Sparito il lago, il legame con l’acqua è rimasto: fino, pare, all’attuale periodo di siccità, mai visto prima in tutta la zona. «Soltanto nel territorio di Dovera, che è uno dei comuni più estesi della pianura, ci sono ben trenta fontanili – aggiunge Ghilardi –, che noi solitamente teniamo puliti e curati. Per favorire l’afflusso d’acqua, già anni fa quasi tutti erano stati dotati di tubi che vanno a pescare a circa tre metri di profondità, sostituendo le condotte naturali e rendendo più fluido lo scorrere dell’acqua. Già lo scorso anno, in questo periodo la situazione si era rivelata critica. Però un po’ d’acqua c’era. Quest’anno, invece, la situazione è davvero grave. Anche perché i fontanili, con la loro acqua che sgorga limpida dal nulla e va a riempire fossati e canali, hanno sempre rappresentato la bellezza e la fertilità di questo territorio di pianura. Invece quest’anno la siccità sta davvero facendo danni. L’Adda ha poca acqua, di conseguenza il canale artificiale Vacchelli ne preleva di meno e tutta la campagna è a secco». Direttamente ne risente in primis l’agricoltura, anche se a soffrirne saremo tutti noi.

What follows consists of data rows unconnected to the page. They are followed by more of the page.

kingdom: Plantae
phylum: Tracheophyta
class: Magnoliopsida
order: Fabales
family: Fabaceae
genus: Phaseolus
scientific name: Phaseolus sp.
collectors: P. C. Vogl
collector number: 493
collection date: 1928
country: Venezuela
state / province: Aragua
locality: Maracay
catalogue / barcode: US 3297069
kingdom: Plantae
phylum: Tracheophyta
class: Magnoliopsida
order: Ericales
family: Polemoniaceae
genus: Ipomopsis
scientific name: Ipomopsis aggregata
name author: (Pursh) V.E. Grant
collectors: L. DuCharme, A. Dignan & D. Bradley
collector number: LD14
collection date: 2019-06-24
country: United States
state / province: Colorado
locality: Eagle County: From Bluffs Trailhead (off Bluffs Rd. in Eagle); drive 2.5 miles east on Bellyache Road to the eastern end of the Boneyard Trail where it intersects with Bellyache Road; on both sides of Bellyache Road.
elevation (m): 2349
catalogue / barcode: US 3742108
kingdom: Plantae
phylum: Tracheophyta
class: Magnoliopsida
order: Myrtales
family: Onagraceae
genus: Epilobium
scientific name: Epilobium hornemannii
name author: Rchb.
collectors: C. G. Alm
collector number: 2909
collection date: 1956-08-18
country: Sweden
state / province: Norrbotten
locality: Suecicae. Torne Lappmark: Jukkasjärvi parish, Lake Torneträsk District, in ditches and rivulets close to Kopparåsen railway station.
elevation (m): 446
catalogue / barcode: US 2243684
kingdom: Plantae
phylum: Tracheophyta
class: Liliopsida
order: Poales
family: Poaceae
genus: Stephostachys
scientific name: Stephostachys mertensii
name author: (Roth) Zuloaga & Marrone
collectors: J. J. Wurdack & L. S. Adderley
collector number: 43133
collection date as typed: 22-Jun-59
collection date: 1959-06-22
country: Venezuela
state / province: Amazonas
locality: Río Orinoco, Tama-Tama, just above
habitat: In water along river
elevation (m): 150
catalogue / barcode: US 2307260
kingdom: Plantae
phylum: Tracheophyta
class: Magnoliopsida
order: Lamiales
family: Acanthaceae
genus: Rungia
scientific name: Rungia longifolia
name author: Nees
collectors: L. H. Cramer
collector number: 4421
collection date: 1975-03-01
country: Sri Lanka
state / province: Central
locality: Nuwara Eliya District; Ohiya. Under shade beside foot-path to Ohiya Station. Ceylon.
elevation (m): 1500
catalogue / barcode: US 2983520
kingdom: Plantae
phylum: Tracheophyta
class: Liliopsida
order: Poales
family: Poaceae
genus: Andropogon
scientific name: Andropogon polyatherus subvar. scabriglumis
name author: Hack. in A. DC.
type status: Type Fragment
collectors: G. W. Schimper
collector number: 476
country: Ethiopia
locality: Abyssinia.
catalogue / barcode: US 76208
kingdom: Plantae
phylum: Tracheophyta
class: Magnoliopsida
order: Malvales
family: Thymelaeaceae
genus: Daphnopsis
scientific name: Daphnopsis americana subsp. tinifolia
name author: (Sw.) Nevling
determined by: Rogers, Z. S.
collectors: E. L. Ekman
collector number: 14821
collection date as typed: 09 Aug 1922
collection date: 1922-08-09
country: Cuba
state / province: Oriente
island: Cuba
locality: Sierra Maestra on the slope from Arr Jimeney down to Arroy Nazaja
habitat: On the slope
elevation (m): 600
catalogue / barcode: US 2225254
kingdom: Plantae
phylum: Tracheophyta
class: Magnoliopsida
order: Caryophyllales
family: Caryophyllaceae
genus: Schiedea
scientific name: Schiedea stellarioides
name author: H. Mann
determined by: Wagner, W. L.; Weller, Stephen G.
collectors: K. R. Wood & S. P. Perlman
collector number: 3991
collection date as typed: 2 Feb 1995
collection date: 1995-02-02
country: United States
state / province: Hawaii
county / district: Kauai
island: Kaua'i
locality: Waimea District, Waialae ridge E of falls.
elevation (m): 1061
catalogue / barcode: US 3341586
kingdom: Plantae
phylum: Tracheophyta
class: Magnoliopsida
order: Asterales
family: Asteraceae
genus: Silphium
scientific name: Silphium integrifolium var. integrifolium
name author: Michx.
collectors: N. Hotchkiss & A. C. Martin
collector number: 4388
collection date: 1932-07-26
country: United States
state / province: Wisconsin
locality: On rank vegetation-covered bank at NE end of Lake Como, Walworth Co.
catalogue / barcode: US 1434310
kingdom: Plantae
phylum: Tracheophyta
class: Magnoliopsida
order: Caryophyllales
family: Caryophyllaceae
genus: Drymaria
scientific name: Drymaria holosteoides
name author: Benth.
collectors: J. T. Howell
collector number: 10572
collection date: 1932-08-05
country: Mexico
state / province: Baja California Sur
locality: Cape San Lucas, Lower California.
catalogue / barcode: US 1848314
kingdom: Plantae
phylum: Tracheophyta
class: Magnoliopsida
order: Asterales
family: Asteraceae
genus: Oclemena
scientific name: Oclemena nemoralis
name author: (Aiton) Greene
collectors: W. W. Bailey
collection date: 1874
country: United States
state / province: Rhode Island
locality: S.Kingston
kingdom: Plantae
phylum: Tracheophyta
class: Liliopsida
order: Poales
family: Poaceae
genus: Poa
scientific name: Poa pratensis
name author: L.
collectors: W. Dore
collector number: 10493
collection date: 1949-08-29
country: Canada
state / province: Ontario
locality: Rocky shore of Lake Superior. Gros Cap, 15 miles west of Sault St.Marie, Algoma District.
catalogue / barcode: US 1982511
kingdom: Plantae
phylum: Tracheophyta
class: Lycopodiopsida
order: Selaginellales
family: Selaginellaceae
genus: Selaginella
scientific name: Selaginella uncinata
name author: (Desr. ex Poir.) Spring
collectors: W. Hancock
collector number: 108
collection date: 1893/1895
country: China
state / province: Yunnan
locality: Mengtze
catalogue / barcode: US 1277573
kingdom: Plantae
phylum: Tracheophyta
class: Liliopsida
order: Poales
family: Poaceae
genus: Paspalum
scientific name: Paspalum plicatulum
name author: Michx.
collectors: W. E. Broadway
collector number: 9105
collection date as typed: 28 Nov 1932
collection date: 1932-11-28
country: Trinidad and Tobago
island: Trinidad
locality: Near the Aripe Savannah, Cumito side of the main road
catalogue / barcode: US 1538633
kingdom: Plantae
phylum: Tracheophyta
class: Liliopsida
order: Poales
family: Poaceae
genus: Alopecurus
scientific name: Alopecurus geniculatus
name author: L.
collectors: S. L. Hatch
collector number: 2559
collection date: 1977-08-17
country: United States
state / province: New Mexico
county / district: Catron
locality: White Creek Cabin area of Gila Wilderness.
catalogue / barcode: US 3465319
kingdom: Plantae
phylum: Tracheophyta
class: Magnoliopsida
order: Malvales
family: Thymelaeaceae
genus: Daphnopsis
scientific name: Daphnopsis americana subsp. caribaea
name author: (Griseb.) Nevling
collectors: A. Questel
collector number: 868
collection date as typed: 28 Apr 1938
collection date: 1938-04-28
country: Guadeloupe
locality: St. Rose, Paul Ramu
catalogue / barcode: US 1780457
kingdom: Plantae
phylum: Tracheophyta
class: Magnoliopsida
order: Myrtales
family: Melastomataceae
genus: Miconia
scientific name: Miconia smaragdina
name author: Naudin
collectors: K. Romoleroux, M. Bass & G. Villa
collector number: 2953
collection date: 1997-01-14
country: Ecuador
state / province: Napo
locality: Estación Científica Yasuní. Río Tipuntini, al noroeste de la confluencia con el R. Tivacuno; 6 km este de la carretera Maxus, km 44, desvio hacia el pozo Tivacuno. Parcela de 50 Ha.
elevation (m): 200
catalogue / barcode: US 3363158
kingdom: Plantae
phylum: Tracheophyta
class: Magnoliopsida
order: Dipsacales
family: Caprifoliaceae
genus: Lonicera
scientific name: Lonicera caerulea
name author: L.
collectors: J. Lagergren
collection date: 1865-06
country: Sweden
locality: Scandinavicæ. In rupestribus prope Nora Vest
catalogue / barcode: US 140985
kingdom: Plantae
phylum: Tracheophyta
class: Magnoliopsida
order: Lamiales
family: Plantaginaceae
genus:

Già da qualche anno gli agricoltori «aiutano» l’afflusso dell’acqua nei campi grazie a delle turbine collegate ai trattori e che «richiamano» l’acqua. Ora si pensa ai pozzi per cercarla più in profondità. Ma a guardare la desolazione dei tanti fontanili in secca per la prima volta nella storia delle nostre campagne viene soltanto un grande magone.